Como segue a reportagem abaixo, sobre o subsecretário do Distrito Federal que foi escudo humano de Gaddafi? Dê a continuação a partir da última frase.

> **Trecho da reportagem**
┌────────

Total de visualizações de página

sexta-feira, 22 de maio de 2015

Defendi quem eu acreditava, diz secretário do DF que foi escudo de Gaddafi - Notícias - Internacional

Defendi quem eu acreditava, diz secretário do DF que foi escudo de Gaddafi

Bruna Borges
Do UOL, em Brasília
 Ouvir texto
 
0:00
 Imprimir Comunicar erro
ditador líbio Muammar Gaddafi, morto em 2011, tinha um amigo fiel no Brasil. O subsecretário de Movimentos Sociais e Participação Popular do Distrito Federal, Acilino Ribeiro, tem no currículo o histórico de ter pertencido à guarda pessoal de segurança de Gaddafi. Na década de 1970, Ribeiro foi treinado na Líbia e chegou a ser escudo humano do ditador.
O subsecretário inclusive descreve Gaddafi como um "humanista". Ele também conta que integrou um grupo patrocinado pelo ditador, a operação Galaxy, que tentou evitar mortes de guerrilheiros exilados perseguidos pela operação Condor (ação conjunta de ditaduras da América do Sul para assassinar opositores aos regimes ditatoriais).
Na ditadura, Ribeiro foi preso aos 15 anos após reunir colegas para protestar contra a falta de água no colégio. Mas ele não ficou na cadeia muito tempo. Ao saber da prisão, sua mãe invadiu a delegacia armada e vestindo uma camisola, rendeu os policiais e o libertou.
O subsecretário é advogado, professor de geopolítica e ativista de esquerda. É piauiense e a vida toda lutou pelos direitos sociais. Seu trabalho na equipe do governador Rodrigo Rollemberg (PSB) é desenvolver estratégias e articular o diálogo entre Executivo e manifestantes em constante atrito com falido governo do DF, que atrasou salários e enfrentou greves e protestos.

└────────

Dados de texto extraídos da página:
┌────────

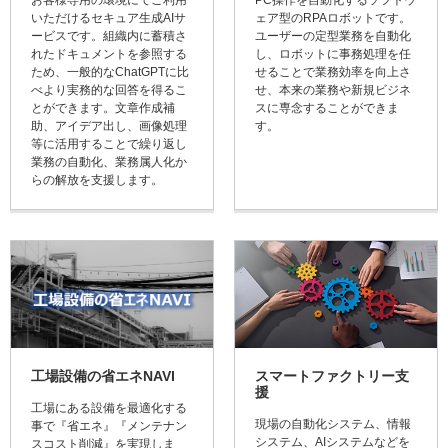
いただけるセキュア生成AIサ
ェア型のRPAロボットです。
ービスです。組織内に蓄積さ
ユーザーの定型業務を自動化
れたドキュメントを参照する
し、ロボットに事務処理を任
ため、一般的なChatGPTに比
せることで業務効率を向上さ
べより実務的な回答を得るこ
せ、本来の業務や新規ビジネ
とができます。文章作成補
スに専念することができま
助、アイデア出し、画像処理
す。
等に活用することで繰り返し
業務の自動化、業務属人化か
らの解放を支援します。
工場設備の省エネNAVI
スマートファクトリー支
援
工場にある設備を最適化する
現場の自動化システム、情報
事で『省エネ』『メンテナン
システム、AIシステムなどを
スコスト削減』を実現しま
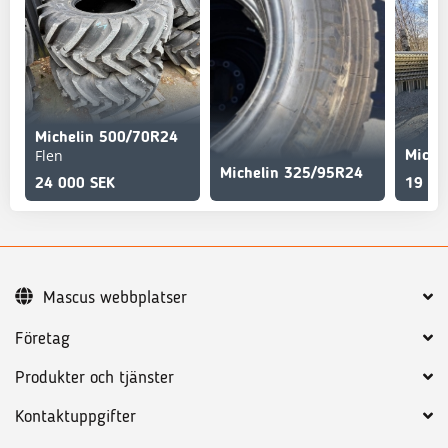
Michelin 500/70R24
Flen
Miche
Michelin 325/95R24
24 000 SEK
19 90
Mascus webbplatser
Företag
Produkter och tjänster
Kontaktuppgifter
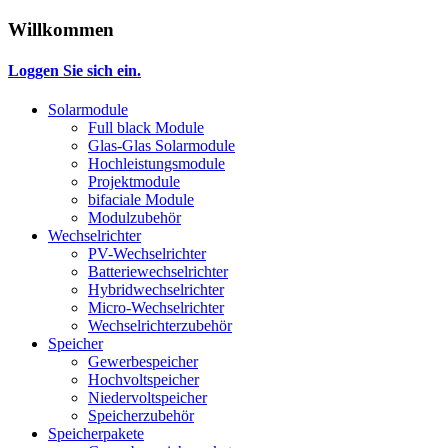
Willkommen
Loggen Sie sich ein.
Solarmodule
Full black Module
Glas-Glas Solarmodule
Hochleistungsmodule
Projektmodule
bifaciale Module
Modulzubehör
Wechselrichter
PV-Wechselrichter
Batteriewechselrichter
Hybridwechselrichter
Micro-Wechselrichter
Wechselrichterzubehör
Speicher
Gewerbespeicher
Hochvoltspeicher
Niedervoltspeicher
Speicherzubehör
Speicherpakete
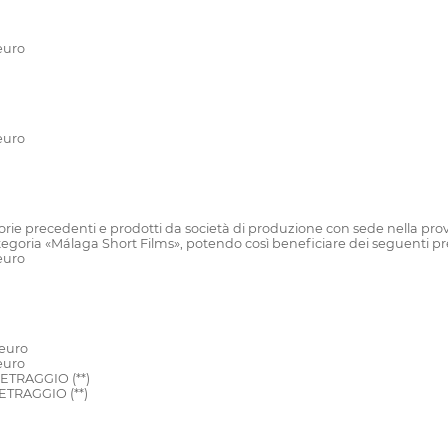
euro
euro
orie precedenti e prodotti da società di produzione con sede nella provi
tegoria «Málaga Short Films», potendo così beneficiare dei seguenti pr
euro
euro
euro
TRAGGIO (**)
TRAGGIO (**)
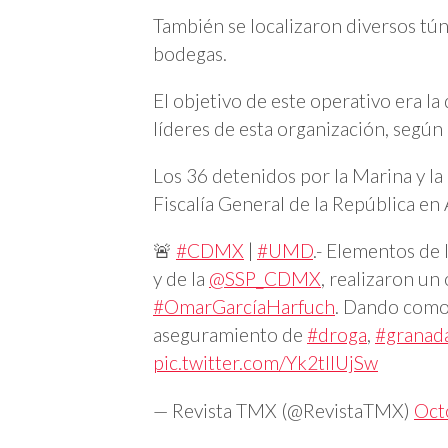
También se localizaron diversos tún
bodegas.
El objetivo de este operativo era l
líderes de esta organización, según
Los 36 detenidos por la Marina y la
Fiscalía General de la República en 
🚨
#CDMX
|
#UMD
.- Elementos de 
y de la
@SSP_CDMX
, realizaron un
#OmarGarcíaHarfuch
. Dando como
aseguramiento de
#droga
,
#granad
pic.twitter.com/Yk2tIlUjSw
— Revista TMX (@RevistaTMX)
Oct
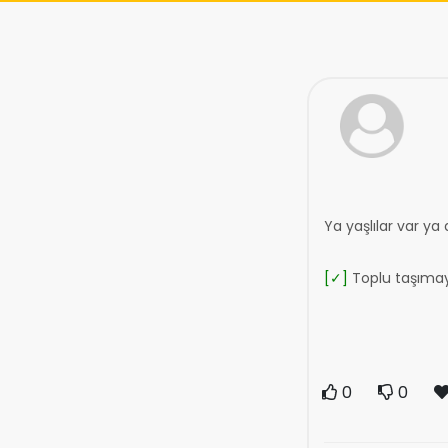
Ya yaşlılar var y
[✓]
Toplu taşımay
0
0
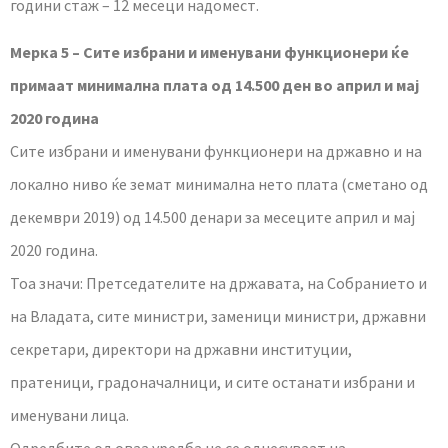
години стаж – 12 месеци надомест.
Мерка 5 – Сите избрани и именувани функционери ќе
примаат минимална плата од 14.500 ден во април и мај
2020 година
Сите избрани и именувани функционери на државно и на
локално ниво ќе земат минимална нето плата (сметано од
декември 2019) од 14.500 денари за месеците април и мај
2020 година.
Тоа значи: Претседателите на државата, на Собранието и
на Владата, сите министри, заменици министри, државни
секретари, директори на државни институции,
пратеници, градоначалници, и сите останати избрани и
именувани лица.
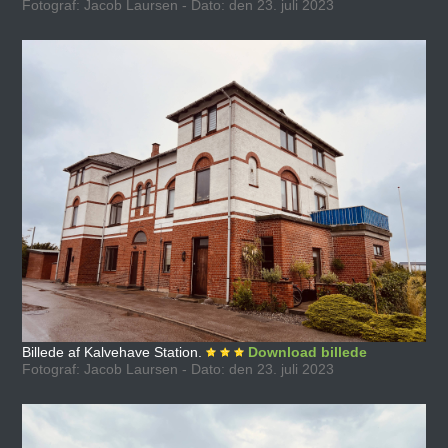
Fotograf: Jacob Laursen - Dato: den 23. juli 2023
Billede af Kalvehave Station.
Download billede
Fotograf: Jacob Laursen - Dato: den 23. juli 2023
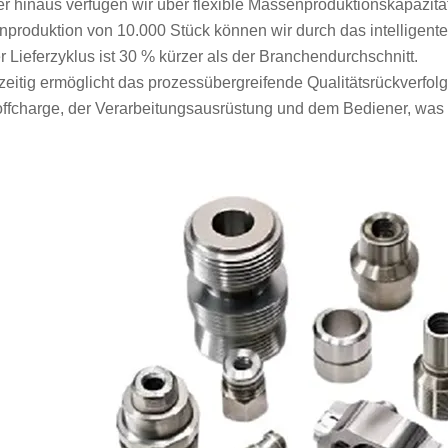
r hinaus verfügen wir über flexible Massenproduktionskapazitä
produktion von 10.000 Stück können wir durch das intelligent
r Lieferzyklus ist 30 % kürzer als der Branchendurchschnitt.
zeitig ermöglicht das prozessübergreifende Qualitätsrückverfolg
ffcharge, der Verarbeitungsausrüstung und dem Bediener, was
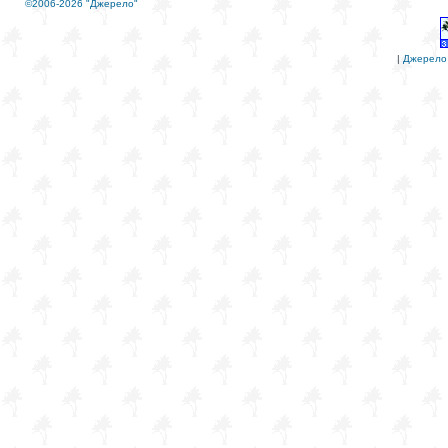
©2006-2026 "Джерело"
|
Джерело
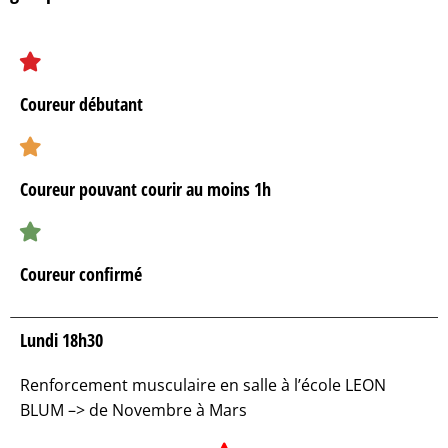
Coureur débutant
Coureur pouvant courir au moins 1h
Coureur confirmé
Lundi 18h30
Renforcement musculaire en salle à l’école LEON
BLUM –> de Novembre à Mars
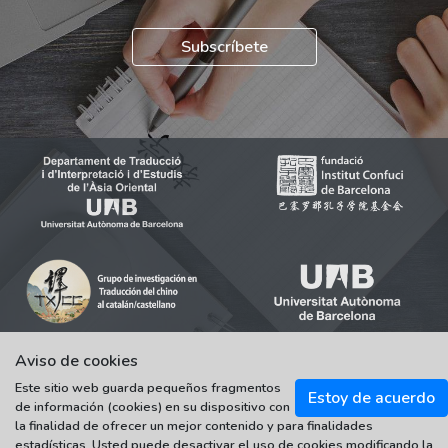
Subscríbete
Aviso de cookies
Este sitio web guarda pequeños fragmentos
© 2021-2022 Universitat Autònoma de Barcelona
Estoy de acuerdo
de información (cookies) en su dispositivo con
Tots els drets reservats
la finalidad de ofrecer un mejor contenido y para finalidades
estadísticas. Usted puede desactivar el uso de cookies modificando la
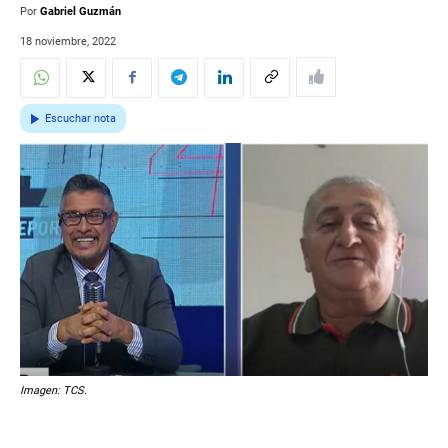
Por
Gabriel Guzmán
18 noviembre, 2022
Escuchar nota
Imagen: TCS.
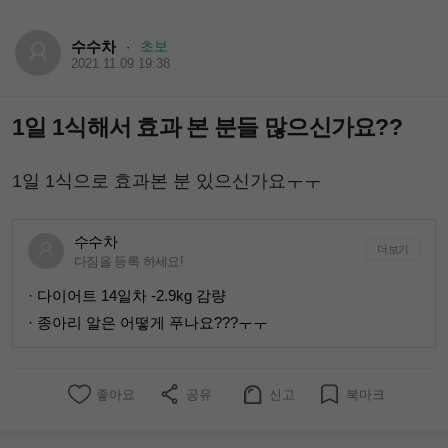
수수차
초보
·
2021.11.09 19:38
1일 1식해서 효과 본 분들 많으신가요??
1일 1식으로 효과본 분 있으신가요ㅜㅜ
수수차
더보기
다짐을 등록 하세요!
· 다이어트 14일차 -2.9kg 감량
· 종아리 알은 어떻게 푸나요???ㅜㅜ
좋아요
공유
신고
북마크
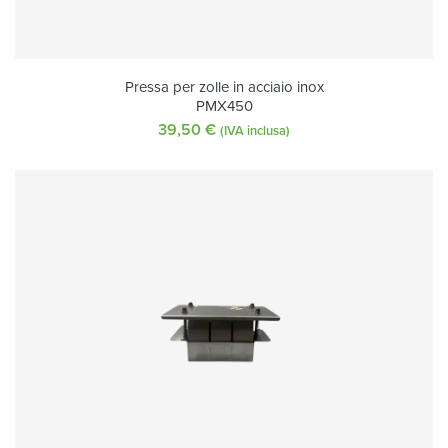
Pressa per zolle in acciaio inox
PMX450
39,50
€
(IVA inclusa)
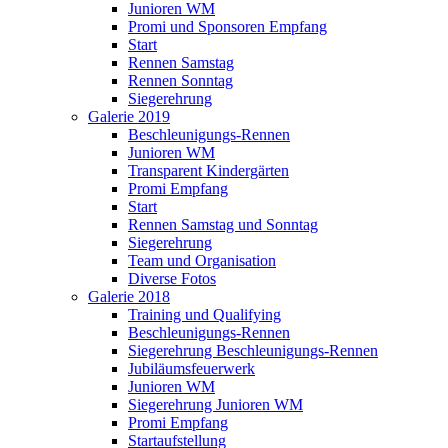
Junioren WM
Promi und Sponsoren Empfang
Start
Rennen Samstag
Rennen Sonntag
Siegerehrung
Galerie 2019
Beschleunigungs-Rennen
Junioren WM
Transparent Kindergärten
Promi Empfang
Start
Rennen Samstag und Sonntag
Siegerehrung
Team und Organisation
Diverse Fotos
Galerie 2018
Training und Qualifying
Beschleunigungs-Rennen
Siegerehrung Beschleunigungs-Rennen
Jubiläumsfeuerwerk
Junioren WM
Siegerehrung Junioren WM
Promi Empfang
Startaufstellung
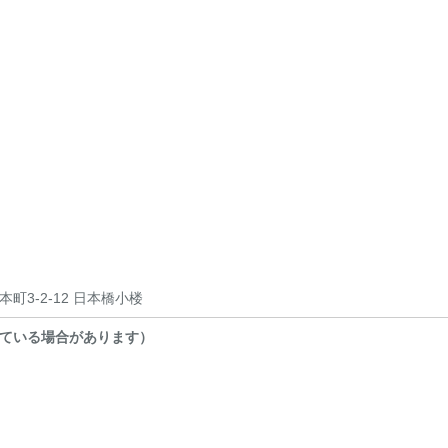
町3-2-12 日本橋小楼
ている場合があります）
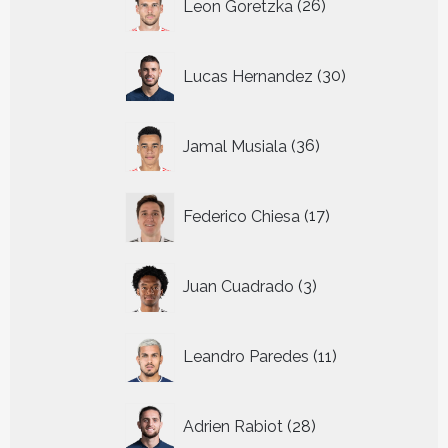
Leon Goretzka
26
producten
30
Lucas Hernandez
30
producten
36
Jamal Musiala
36
producten
17
Federico Chiesa
17
producten
3
Juan Cuadrado
3
producten
11
Leandro Paredes
11
producten
28
Adrien Rabiot
28
producten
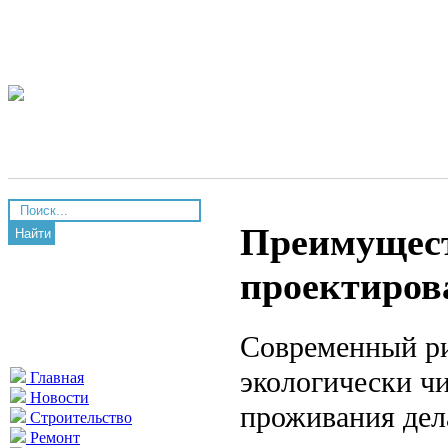
Преимущест
Найти
проектиров
Современный ри
экологически ч
Главная
Новости
проживания дел
Строительство
Ремонт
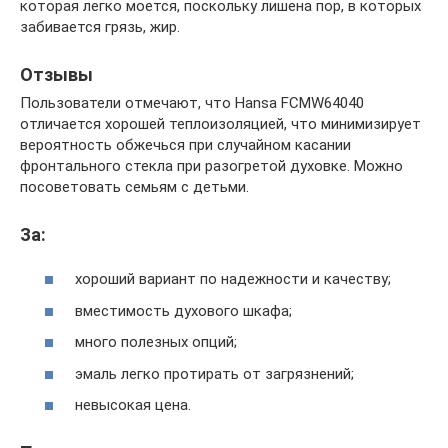
которая легко моется, поскольку лишена пор, в которых
забивается грязь, жир.
Отзывы
Пользователи отмечают, что Hansa FCMW64040
отличается хорошей теплоизоляцией, что минимизирует
вероятность обжечься при случайном касании
фронтального стекла при разогретой духовке. Можно
посоветовать семьям с детьми.
За:
хороший вариант по надежности и качеству;
вместимость духового шкафа;
много полезных опций;
эмаль легко протирать от загрязнений;
невысокая цена.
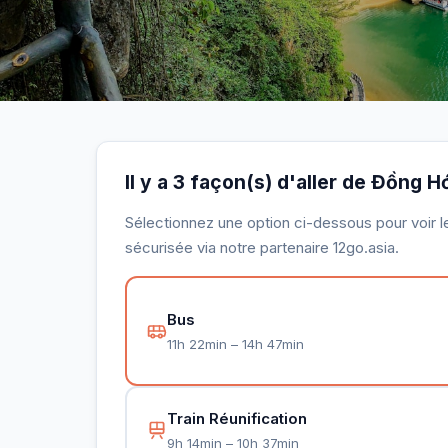
Il y a 3 façon(s) d'aller de Đồng H
Sélectionnez une option ci-dessous pour voir le 
sécurisée via notre partenaire 12go.asia.
Bus
11h 22min – 14h 47min
Train Réunification
9h 14min – 10h 37min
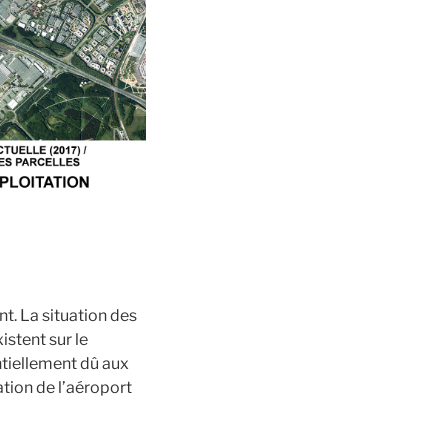
nt. La situation des
istent sur le
ntiellement dû aux
tion de l’aéroport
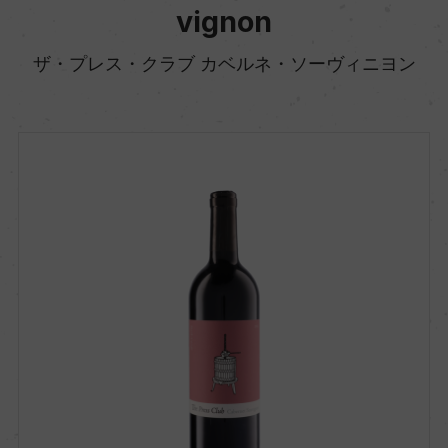
vignon
ザ・プレス・クラブ カベルネ・ソーヴィニヨン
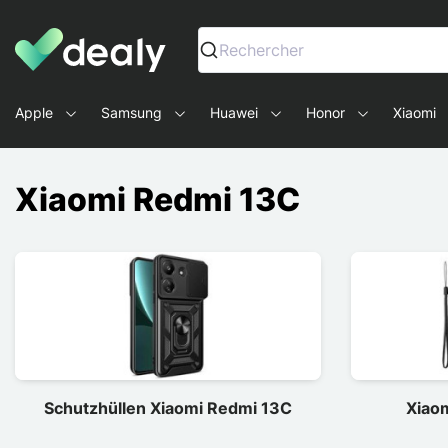
Dealy - Hüllen und Zubehör für Smartphones und Tablets
Rechercher
Apple
Samsung
Huawei
Honor
Xiaomi
Xiaomi Redmi 13C
Schutzhüllen Xiaomi Redmi 13C
Xiao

└────────

> **Resposta à tarefa**
Confira os principais trechos da entrevista:
UOL - Como o senhor virou segurança de Gaddafi?
Acilino Ribeiro: A segurança dele era a tribo dele, que fazia o primeiro ciclo de segurança. O segundo ciclo de segurança eram as Forças Armadas e o serviço secreto. E você tem o terceiro ciclo, que são os guerrilheiros do mundo todo. Eu fazia parte desse terceiro ciclo. Eu cheguei a ficar muito próximo e ser o próprio escudo humano em determinados eventos que ele fazia. Durante o tempo que você ficava na segurança dele, você não podia ter contato com o mundo exterior. Porque, se saísse, você era ameaçado: "Se não matar Gaddafi, nós vamos pegar alguém da sua família".
Houve algum momento mais tenso na segurança dele?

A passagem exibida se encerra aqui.